Я было шагнула к ней, но Зинка, остановив меня, спросила:

- Это за что он ее так?

- Танька попросила ягод… Ну, он разрешил, только с уговором: пусть берет крыжовника, сколько унесет в руках, а он за это… один раз… прутом… Танька сама согласилась, - сбивчиво рассказывала Алька.

- А ты тоже крыжовник ела? - нахмурясь, спросила Зинка.

- Ела, - едва слышно сказала Алька.

- А прутом не получила? - допытывалась Зинка.

- Нет, - глядя на нее округлившимися от ужаса глазами, прошептала Алька.

- Значит, тебе тоже положено? - прищурив глаза, сказала Зинка.

Я готова была тут же восстановить справедливость, но Зинка, не обращая внимания на мой воинственный вид, сказала Альке:

- Эх ты, жаба! Убирайся отсюда, чтоб я тебя не видела…

Алька, вытряхнув из передника остатки крыжовника, быстро зашагала прочь.

- Эх, зря не дали! Все равно ведь нажалуется! - глядя ей вслед, с сожалением сказала я.

Зинка бросила на меня хмурый взгляд и промолчала. Весь этот день я просидела у нее и решила пойти домой только когда уже совсем стемнело.

К моему удивлению, на меня никто не обратил внимания. Бабушка молча усадила меня есть, и лишь тетя Люся, изобразив на губах подобие улыбки, спросила, не с работы ли я так поздно. Алька за спиной матери делала мне какие-то знаки, но я показала ей кулак, и она, надув губы, обиженно отвернулась.

Утром, едва я вышла во двор, моим глазам предстала картина полнейшего разгрома на нашем глиняном заводе. Вся посуда была поломана и разбросана, как будто здесь ночью бушевал ураган. Мой новый сервиз, который вызывал зависть у Альки, превратился в бесформенные осколки.

В это утро наша Буренка не шла в поле чинно и важно, как и подобает всякой уважающей себя корове. Мне некогда было с ней церемониться, и я подгоняла ее вовсю. За поворотом я встретила Зинку, которая тоже выгоняла в поле свою рябую Лысуху.

- Алька у нас там все поколотила! Всю нашу посуду! - сказала я Зинке.

- С чего ты взяла, что это она? - спросила Зинка.

- Сама увидишь, - сказала я.

Коровы мчались галопом: Лысуха резво, с охотой, подхлестывая себя хвостом по облезлым бокам, Буренка - недовольно косясь на меня сердитым глазом. Наконец мы от них избавились и побежали к нам.

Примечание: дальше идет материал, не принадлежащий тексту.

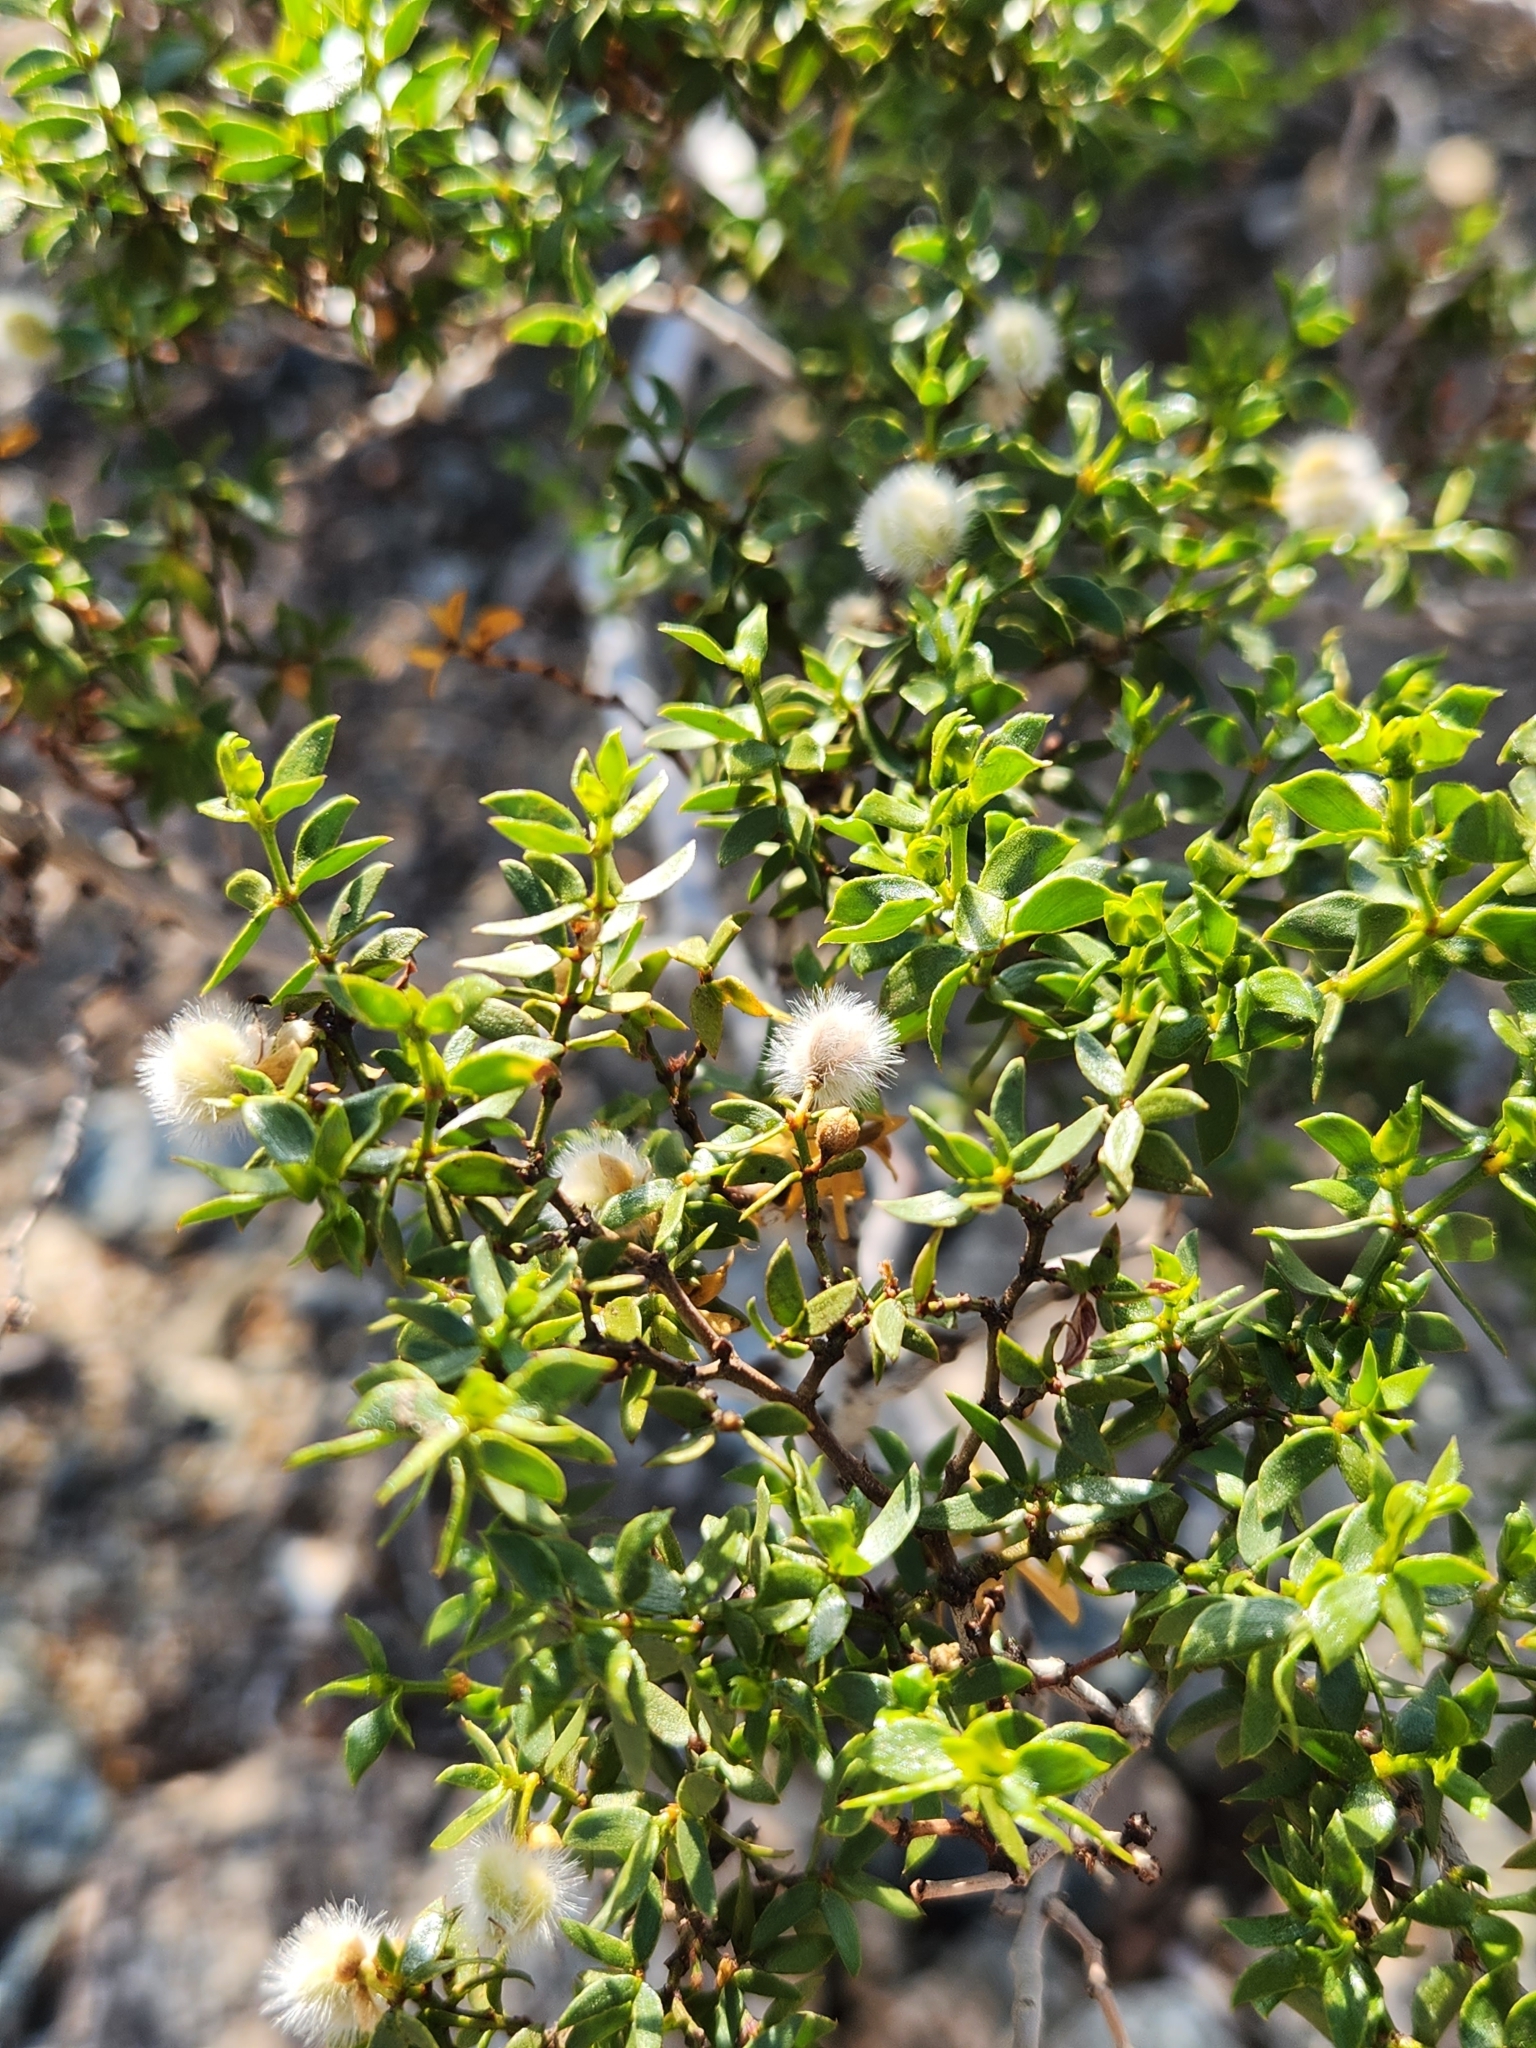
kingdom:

- Д-да, дела! - задумчиво сказала Зинка, глядя на учиненный погром. Я смотрела на нее, ожидая, что она скажет еще, но Зинка так ничего больше и не сказала. Мы сидели возле нашего дома на завалинке и молчали. Вдруг на крыльце появилась сонная Алька. Не замечая нас, она потягивалась, зевала, потом пошла через двор, осторожно ступая по земле босыми ногами.

Увидев разбитую посуду, ахнула и стала тревожно оглядываться по сторонам.

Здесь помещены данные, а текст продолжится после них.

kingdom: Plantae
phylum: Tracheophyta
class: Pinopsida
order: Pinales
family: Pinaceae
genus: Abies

- Ишь ты - удивляется! Может, не она? - шепнула мне Зинка.

- Притворяется! Ты ее еще не знаешь, - уверенно сказала я.

По-прежнему не замечая нас, Алька нагнулась и стала собирать в кучу глиняные осколки.

- Ой, какие хорошенькие чашечки были! Так жаль их ужасно… - ласково приговаривала она.